_Work instructions_: In the entries that follow, how many lines contain "Amitraz"? Please reply with only the number.
Materials provided Block Start
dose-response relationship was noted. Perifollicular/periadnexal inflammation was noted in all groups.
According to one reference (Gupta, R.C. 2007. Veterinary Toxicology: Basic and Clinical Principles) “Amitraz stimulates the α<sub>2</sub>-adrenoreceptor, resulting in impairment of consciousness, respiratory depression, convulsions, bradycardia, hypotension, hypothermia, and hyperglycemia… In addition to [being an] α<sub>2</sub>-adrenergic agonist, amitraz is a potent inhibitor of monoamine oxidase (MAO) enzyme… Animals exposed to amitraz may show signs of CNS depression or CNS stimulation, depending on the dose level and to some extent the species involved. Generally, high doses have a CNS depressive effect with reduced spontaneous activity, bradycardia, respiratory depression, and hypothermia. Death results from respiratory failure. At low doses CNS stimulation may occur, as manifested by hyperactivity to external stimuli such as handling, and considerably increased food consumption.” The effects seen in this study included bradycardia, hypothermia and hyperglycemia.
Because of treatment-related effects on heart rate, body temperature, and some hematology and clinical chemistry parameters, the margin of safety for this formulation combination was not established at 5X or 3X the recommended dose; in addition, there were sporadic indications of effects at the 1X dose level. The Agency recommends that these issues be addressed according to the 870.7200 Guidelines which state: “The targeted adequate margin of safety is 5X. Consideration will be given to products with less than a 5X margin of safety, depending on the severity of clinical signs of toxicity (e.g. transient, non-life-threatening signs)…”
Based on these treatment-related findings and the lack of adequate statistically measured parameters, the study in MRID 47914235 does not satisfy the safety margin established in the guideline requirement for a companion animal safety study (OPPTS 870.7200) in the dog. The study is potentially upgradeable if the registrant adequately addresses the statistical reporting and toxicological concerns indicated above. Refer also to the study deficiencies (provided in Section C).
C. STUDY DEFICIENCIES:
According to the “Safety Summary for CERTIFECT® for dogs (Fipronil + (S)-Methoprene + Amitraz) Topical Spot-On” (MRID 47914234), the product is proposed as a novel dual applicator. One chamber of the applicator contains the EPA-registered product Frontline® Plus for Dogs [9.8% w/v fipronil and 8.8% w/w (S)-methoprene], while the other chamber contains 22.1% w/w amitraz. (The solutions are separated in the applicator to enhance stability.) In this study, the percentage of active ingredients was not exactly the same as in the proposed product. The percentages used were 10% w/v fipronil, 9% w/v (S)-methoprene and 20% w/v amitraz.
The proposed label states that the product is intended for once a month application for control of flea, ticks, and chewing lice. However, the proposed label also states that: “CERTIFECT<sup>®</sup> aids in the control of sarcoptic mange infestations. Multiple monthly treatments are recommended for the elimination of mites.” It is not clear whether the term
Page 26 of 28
Materials provided Block End
_Response to the task_: 2